Extracted information:
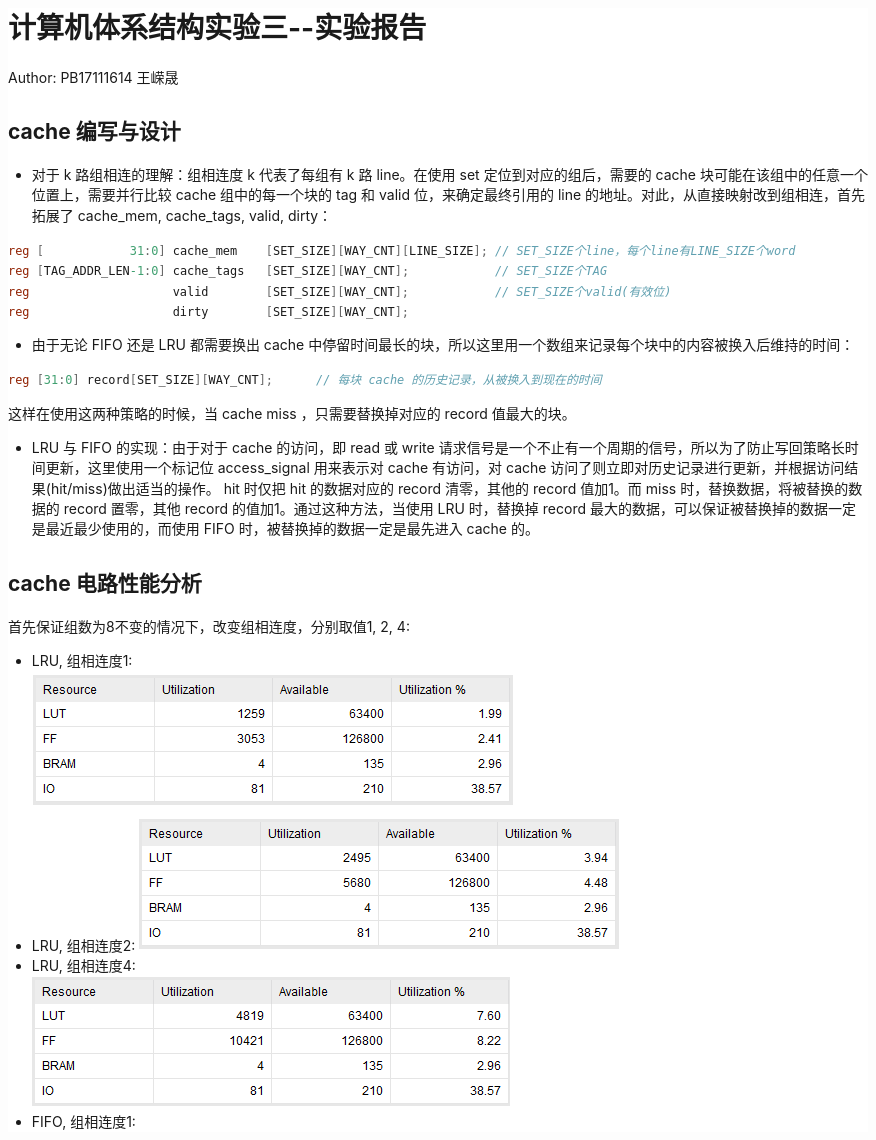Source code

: # 计算机体系结构实验三--实验报告
Author: PB17111614 王嵘晟
## cache 编写与设计
- 对于 k 路组相连的理解：组相连度 k 代表了每组有 k 路 line。在使用 set 定位到对应的组后，需要的 cache 块可能在该组中的任意一个位置上，需要并行比较 cache 组中的每一个块的 tag 和 valid 位，来确定最终引用的 line 的地址。对此，从直接映射改到组相连，首先拓展了 cache_mem, cache_tags, valid, dirty：
``` verilog
reg [            31:0] cache_mem    [SET_SIZE][WAY_CNT][LINE_SIZE]; // SET_SIZE个line，每个line有LINE_SIZE个word
reg [TAG_ADDR_LEN-1:0] cache_tags   [SET_SIZE][WAY_CNT];            // SET_SIZE个TAG
reg                    valid        [SET_SIZE][WAY_CNT];            // SET_SIZE个valid(有效位)
reg                    dirty        [SET_SIZE][WAY_CNT];
```
- 由于无论 FIFO 还是 LRU 都需要换出 cache 中停留时间最长的块，所以这里用一个数组来记录每个块中的内容被换入后维持的时间：
``` verilog
reg [31:0] record[SET_SIZE][WAY_CNT];      // 每块 cache 的历史记录，从被换入到现在的时间
```
这样在使用这两种策略的时候，当 cache miss ，只需要替换掉对应的 record 值最大的块。

- LRU 与 FIFO 的实现：由于对于 cache 的访问，即 read 或 write 请求信号是一个不止有一个周期的信号，所以为了防止写回策略长时间更新，这里使用一个标记位 access_signal 用来表示对 cache 有访问，对 cache 访问了则立即对历史记录进行更新，并根据访问结果(hit/miss)做出适当的操作。 hit 时仅把 hit 的数据对应的 record 清零，其他的 record 值加1。而 miss 时，替换数据，将被替换的数据的 record 置零，其他 record 的值加1。通过这种方法，当使用 LRU 时，替换掉 record 最大的数据，可以保证被替换掉的数据一定是最近最少使用的，而使用 FIFO 时，被替换掉的数据一定是最先进入 cache 的。
## cache 电路性能分析
首先保证组数为8不变的情况下，改变组相连度，分别取值1, 2, 4:
- LRU, 组相连度1:  
![](LRU81.png)  
- LRU, 组相连度2:
![](LRU82.png)  
- LRU, 组相连度4:  
![](LRU84.png)  
- FIFO, 组相连度1:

Exercise aim: In the data above, count the lines where the word "dirty" appears; reply with the number only.

Answer to this problem: 2